§ **Provided material**
------------

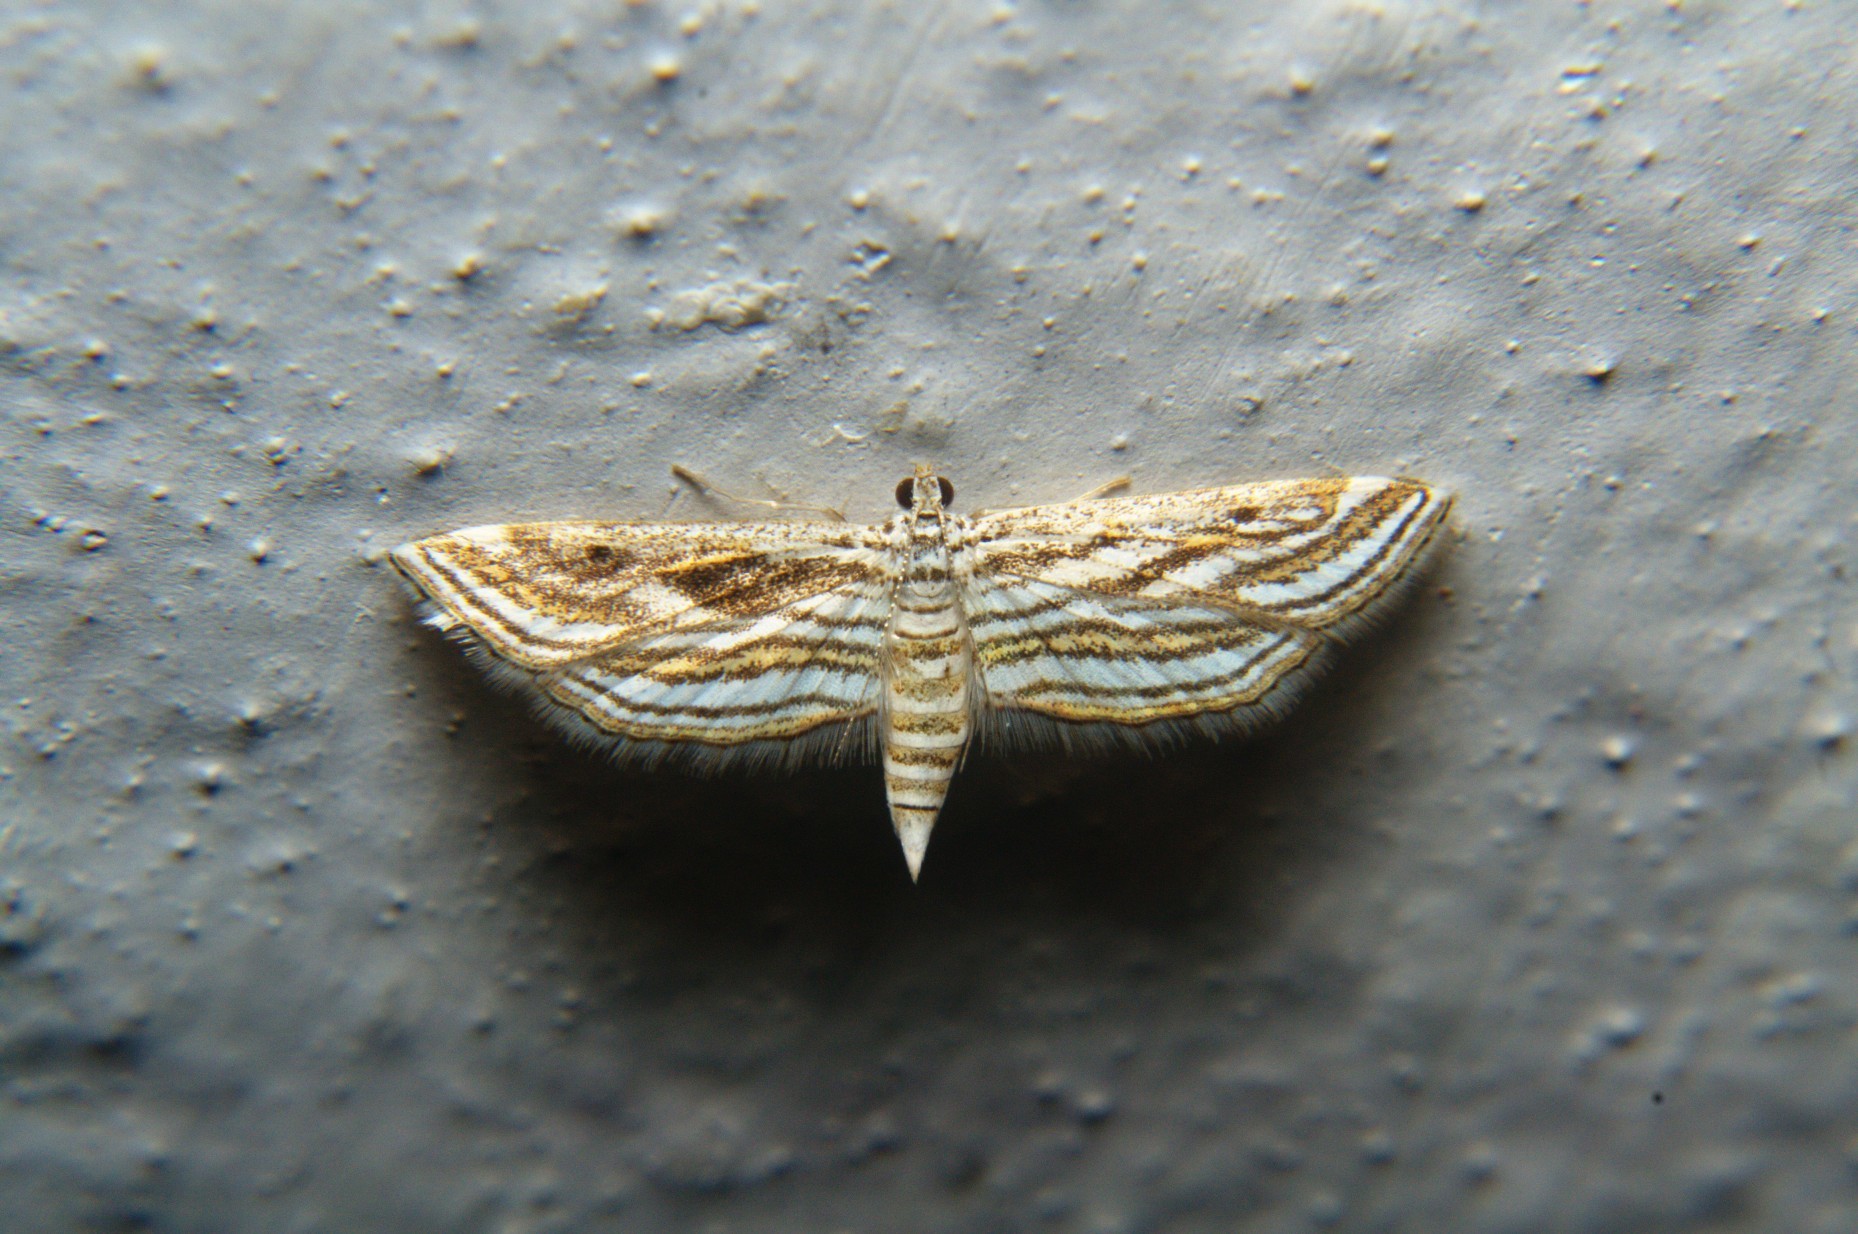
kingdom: Animalia
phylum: Arthropoda
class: Insecta
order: Lepidoptera
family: Crambidae
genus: Parapoynx
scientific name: Parapoynx fluctuosalis
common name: Moth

------------

§ **What needs to be done**
Return the naming lines of the records above word for word, from kingdom to common name, and leave the pictures out.

§ **Answer to the problem**
kingdom: Animalia
phylum: Arthropoda
class: Insecta
order: Lepidoptera
family: Crambidae
genus: Parapoynx
scientific name: Parapoynx fluctuosalis
common name: Moth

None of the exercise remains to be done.